Base64 encoding of the output image.
To keep track of your credit usage, you can inspect the response headers of each API call. The x-remaining-credits property will indicate the number of remaining credits in your account. Ensure you monitor this value to avoid any disruptions in your API usage.
Stable Diffusion SDXL 1.0, a product of Stability AI, is a groundbreaking development in the realm of image generation. It's a quantum leap from its predecessor, Stable Diffusion 1.5 and 2.1, boasting superior advancements in image and facial composition. This revolutionary tool leverages a latent diffusion model for text-to-image synthesis, rendering it an essential asset in the visual arts landscape in 2023. The real magic lies in its ability to create descriptive images from succinct prompts and generate words within images, setting a new standard for AI-generated visuals.
In terms of its technical architecture, SDXL deploys a larger UNet backbone, housing more attention blocks and an extended cross-attention context, thanks to its second text encoder. SDXL operates a mixture-of-experts pipeline for latent diffusion.
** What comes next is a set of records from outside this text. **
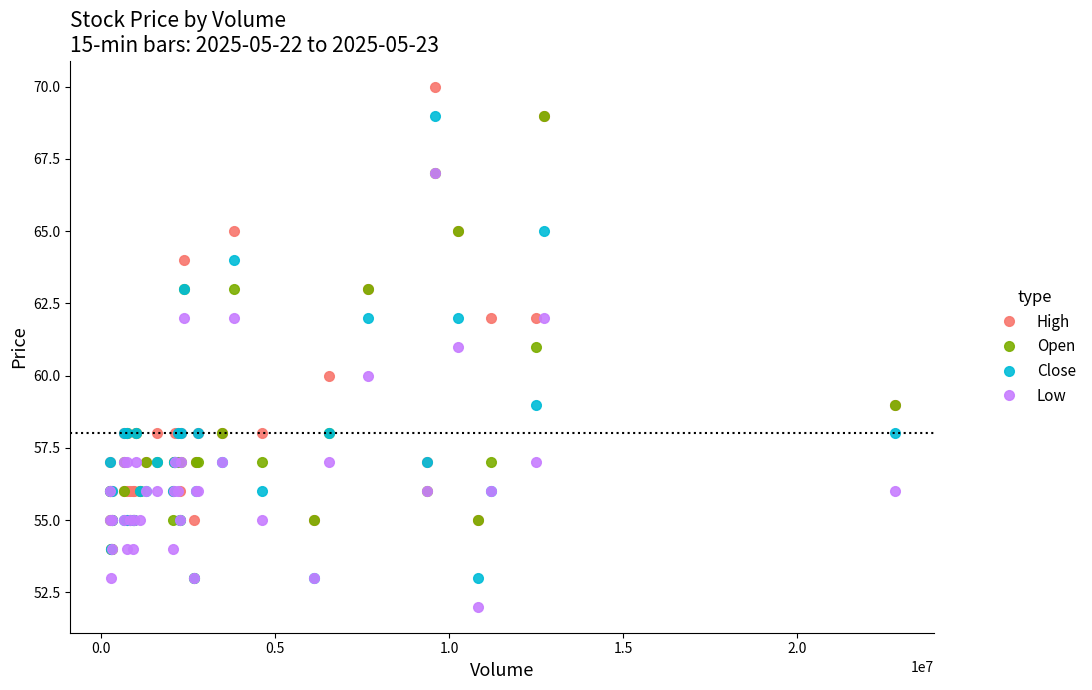

What is the minimum value shown in the chart?

52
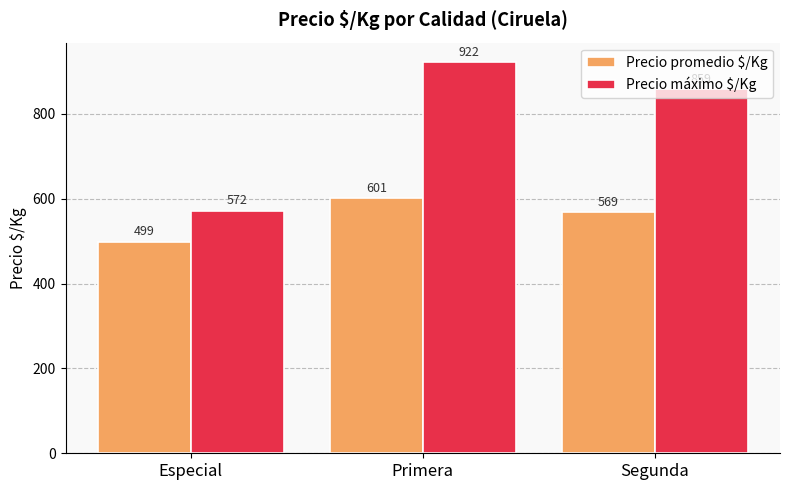

How many categories are shown in the chart?

3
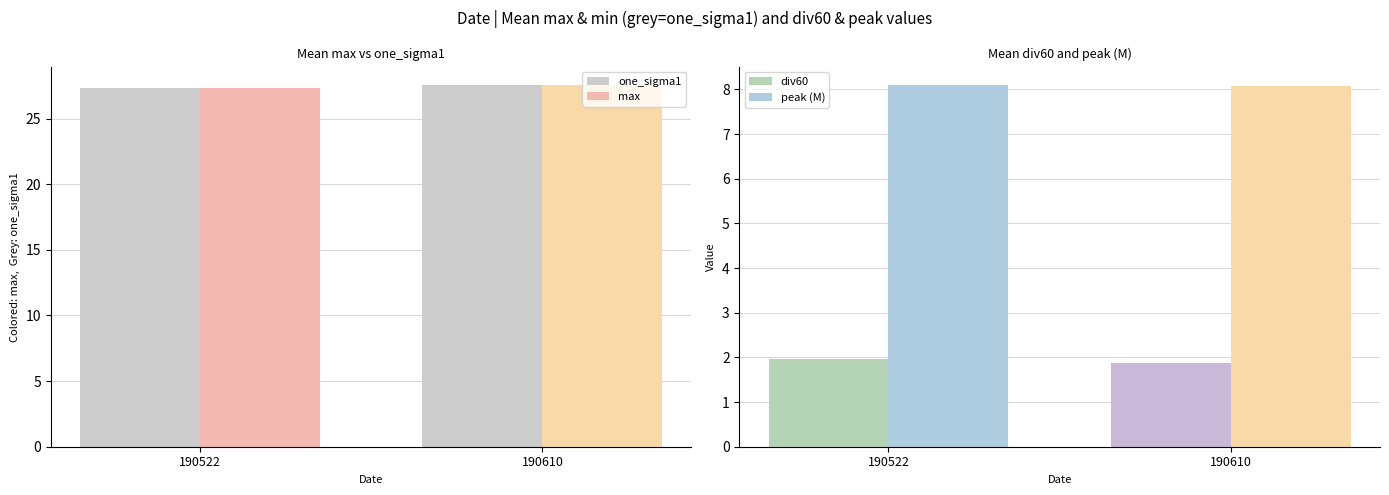

What is the sum of all one_sigma1 values?

54.9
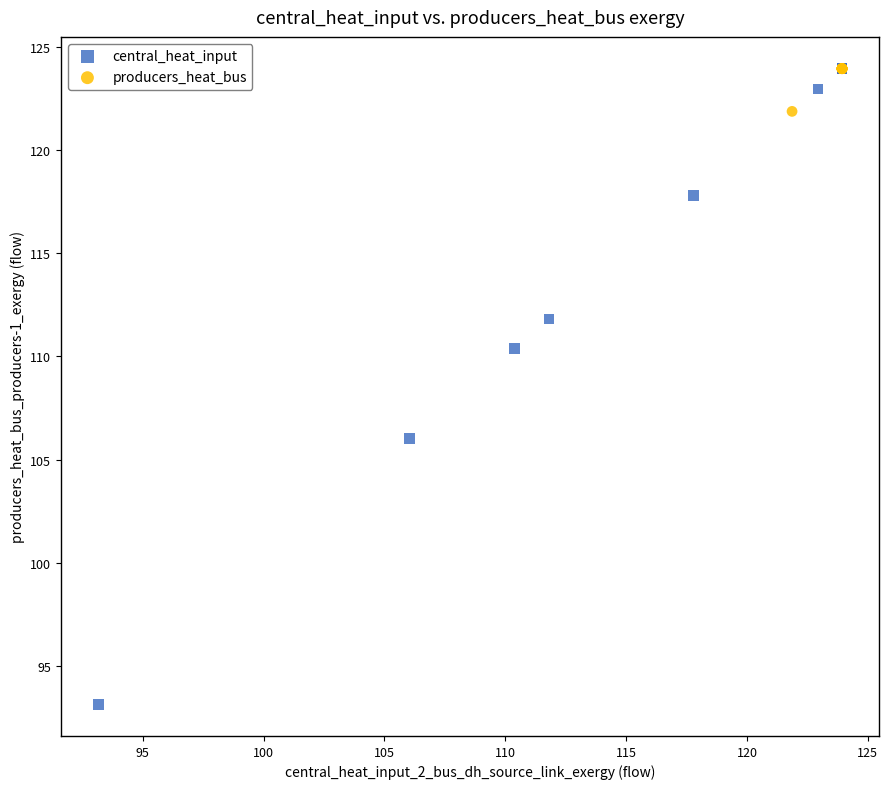

Which series has the largest Y range (max minus min)?

central_heat_input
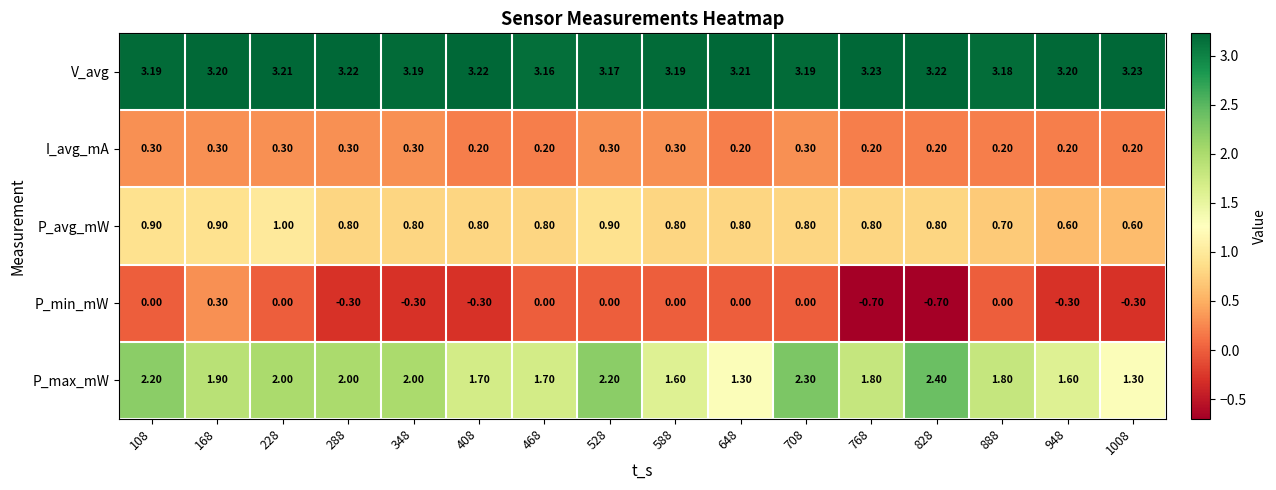

Rank the series at 288 from lowest to highest value.

P_min_mW, I_avg_mA, P_avg_mW, P_max_mW, V_avg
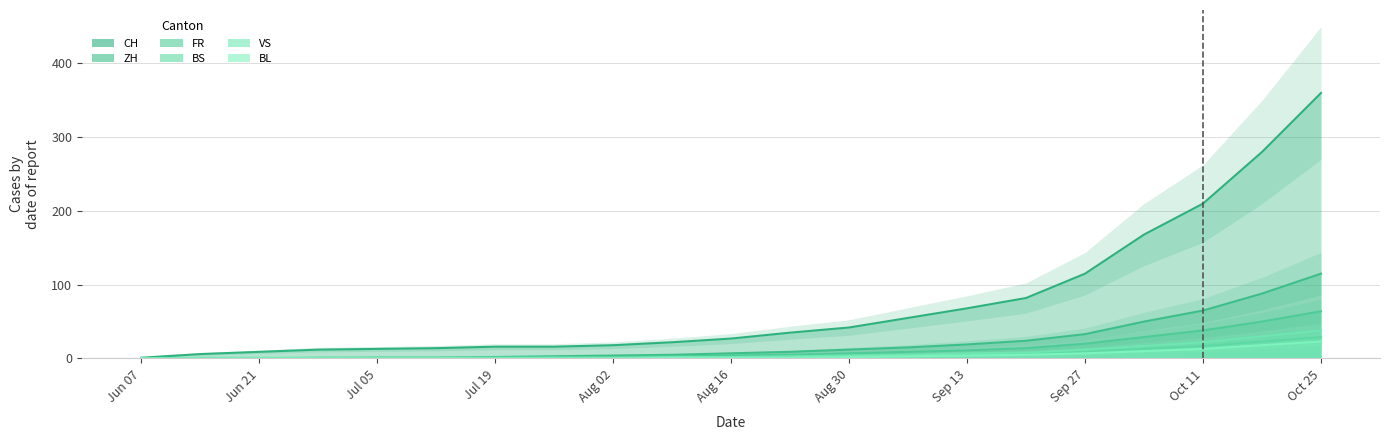

True or false: CH and VS cross at least once.

False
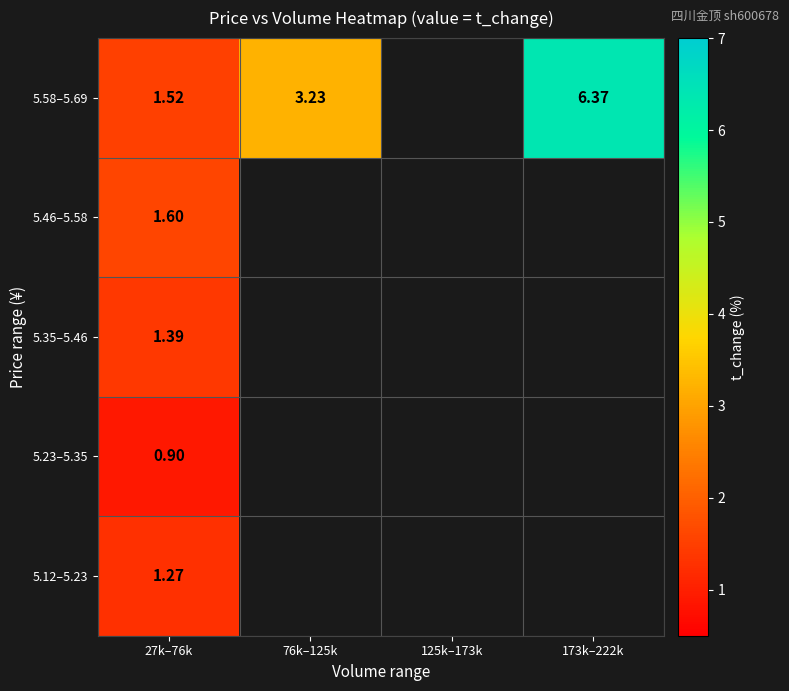

Is the value of 5.23–5.35 at 27k–76k greater than the value of 5.12–5.23 at 27k–76k?

No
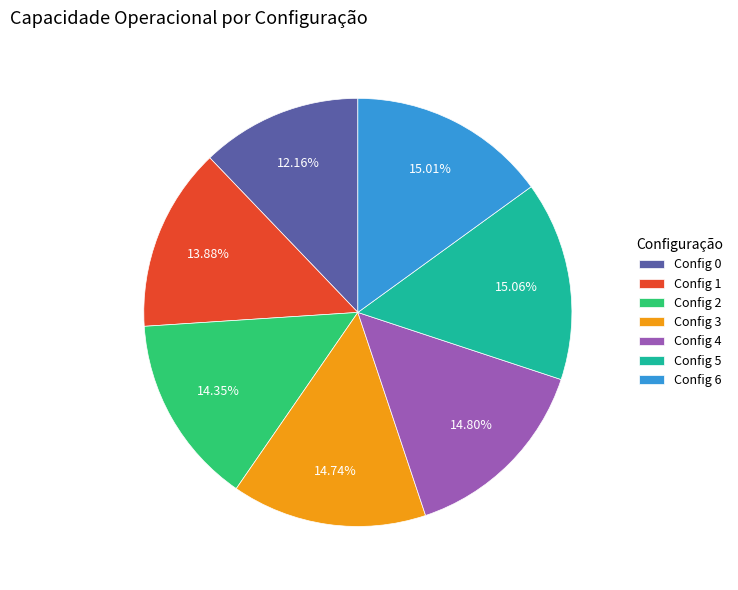

Does any single category account for the majority?

No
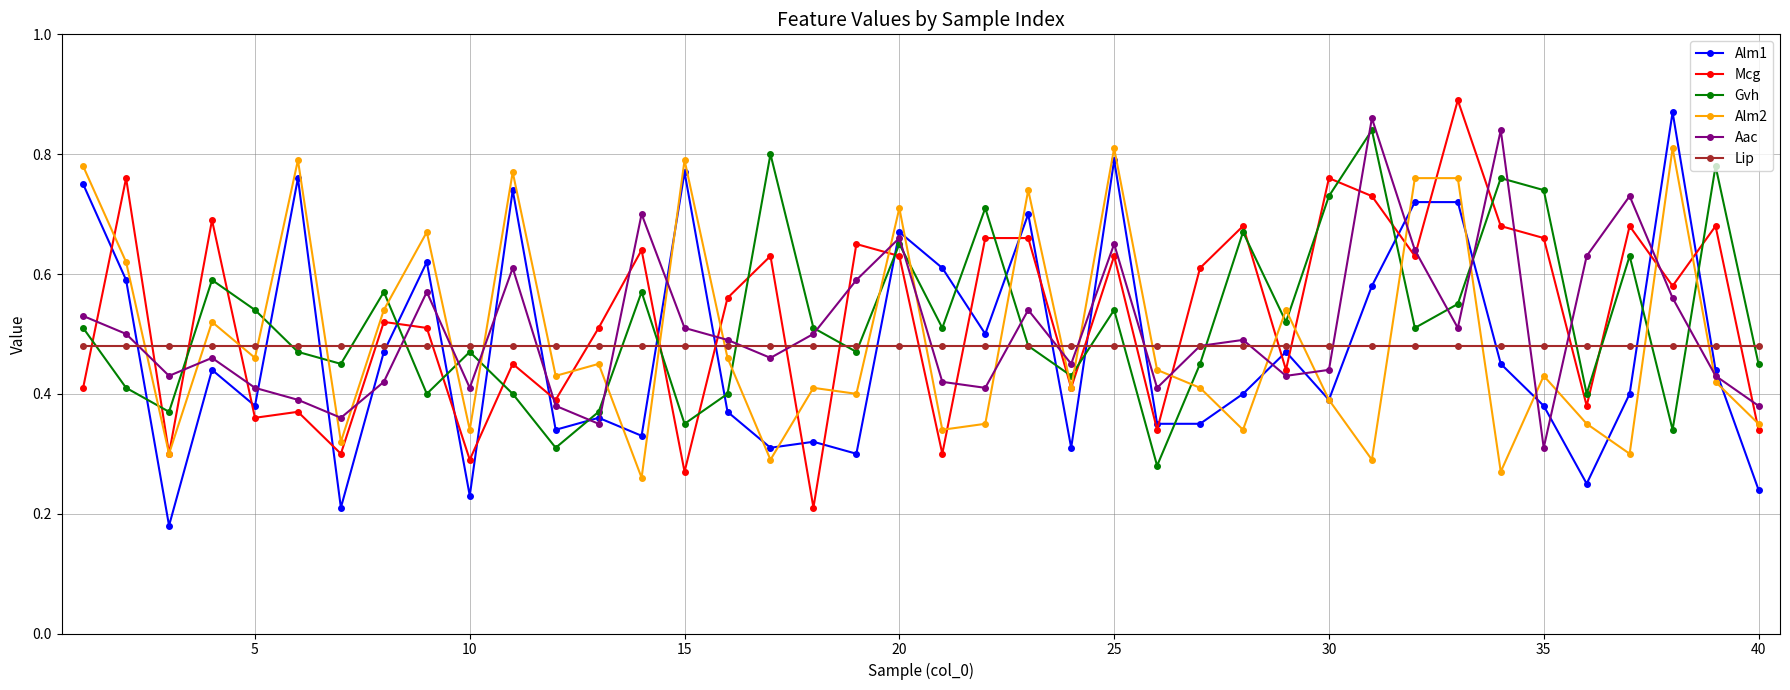

How many intersections are there between Lip and Mcg?

22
It first uses the base model to generate noisy latents, which are then refined for the final denoising steps. SDXL also employs a two-stage pipeline with a high-resolution model, applying a technique called SDEdit, or "img2img", to the latents generated from the base model, a process that enhances the quality of the output image but may take a bit more time. It was trained at 1024x1024 resolution images vs. 512x512 for SD 1.5 version.
It outperforms its predecessors and stands tall among current state-of-the-art image generators. The model exhibits significant improvements in visual fidelity, rendering stunning visuals and realistic aesthetics. The introduction of a refinement model has been a game-changer, improving the quality of the output generated by SDXL. The training on multiple aspect ratios contributes to the versatility of SDXL, making it a preferred tool in diverse visual settings.
Art and Design: Create stunning visuals and graphics for digital media.
Marketing and Advertising: Generate attention-grabbing imagery for campaigns.
Entertainment and Gaming: Develop detailed graphics for video games and interactive content.
Education: Simplify complex concepts with easy-to-understand visuals.
Research: Visualize data and research findings for better comprehension.
As for licensing, the Stable Diffusion SDXL 1.0 operates under the OpenRail++ license. While not traditionally classified as open source, this license is comprehensive and accommodative for a wide variety of uses. It allows for the distribution, sublicensing, and commercial utilization of the model, thereby promoting its widespread adoption. This makes it a versatile tool, encouraging innovation while upholding the rights of the creators.